Mon 7th Nov 09

Ca Canny
Mon 7 Dec 2009 17:34
Dear blogg readers,
 
A small further update about the last few days.
We are now 255 miles off St Lucia.
We are all sitting on deck reminiscing about the trip with a gin & tonic in Paul's hand.
The fishes caught or not caught. The question why fish would catch the lure if there are so much flying fish around. They take off, glide on the wind, hit the top of a wave, change direction and keep on flying further.
Last night on Paul's shift, one landed on the desk  and was sliding to the port hole of Jamie's cabin.
Still no birds to see.
 
On Saturday, we had a very slack day with only 120 miles over 24 hours.
On Sunday, the wind was stronger, we made 162 miles.
In the evening, just when we where going to put our head down, we noticed 2 white lights ahead of us.

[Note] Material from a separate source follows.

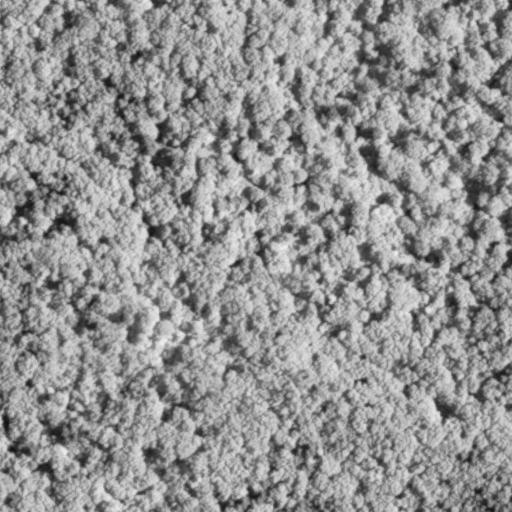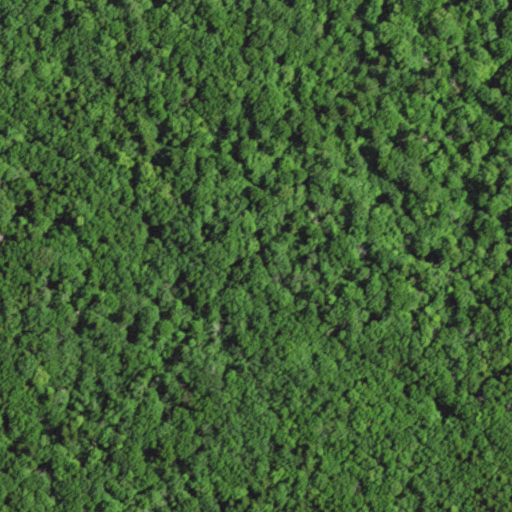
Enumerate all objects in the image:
road: (251, 292)
road: (275, 312)
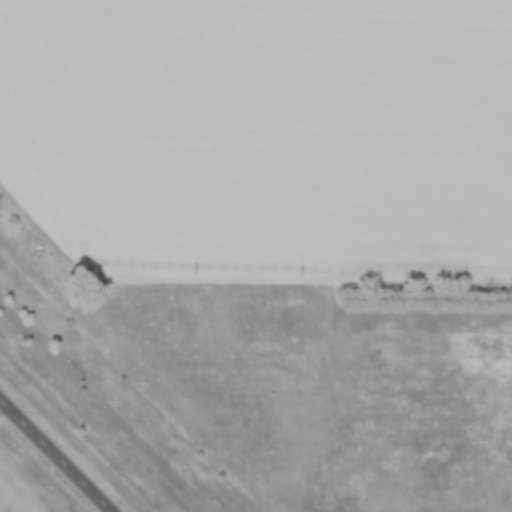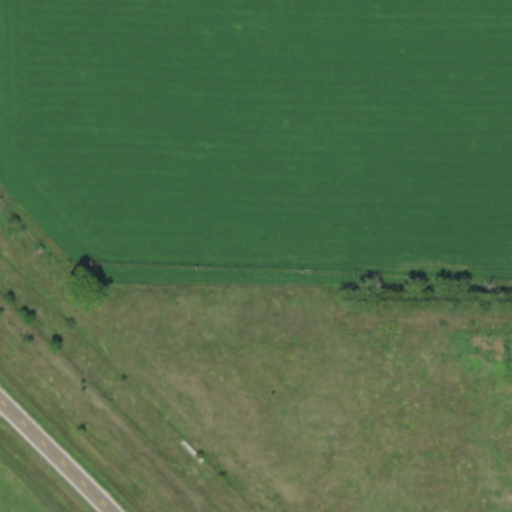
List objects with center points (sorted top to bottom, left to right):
road: (56, 455)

Looking on the AIS, it turned out to be a 932 foot cargo ship from Bilbao.
It was only 10 miles away. We dug our white flares up just in case he was getting too close and hadn't seen us. Not that he would be able to stop or turn with that mass on such a short stretch. Luckily his course was gently angled away from us.
 
Skipper made sweet & sour chicken. Unfortunately the container of salt and sugar is the same. We ended up chucking it in the Atlantic as is was salty as hell.
 
During the night, the wind had burst up to 27 knots, so we are making better headway today. For the rest, the night was uneventfull.
I got up late today as I hadn't slept well before my watch.
 
During the morning, skipper wanted to check the halyards of the foresails.
So we lowered the small foresail. The halyard was eroded but only the outer sheet, not the core which takes all the strain. U shackle off, cut 2 feet from the top of the halyard, new end attached to the U shackle, attached back to the top of the sail. And up it went.
Not  that it would have snapped on our last 2 days but one expirience like this is enough.
The genoa was too far away to handle in the winds we had. So we didn't check this one.
 
Paul won from Jamie with the cards this time. 95 points over.
 
We just noticed a yacht astern, still only the top of the sail.
 
e-mail received from Stefaan, he is now following the bloggs.
 
We are trying the guess the ETA again. If we make it before 14.00 hours on Wedn, we will have done the crossing in 16 days.
 
A new fishing contest has started. The ever elusive sail fish needs to be caught before we arrive.
One yacht caught a sailfish of 40 pounds.
 
We here that the weather in Belgium is as bad as it is in Scotland.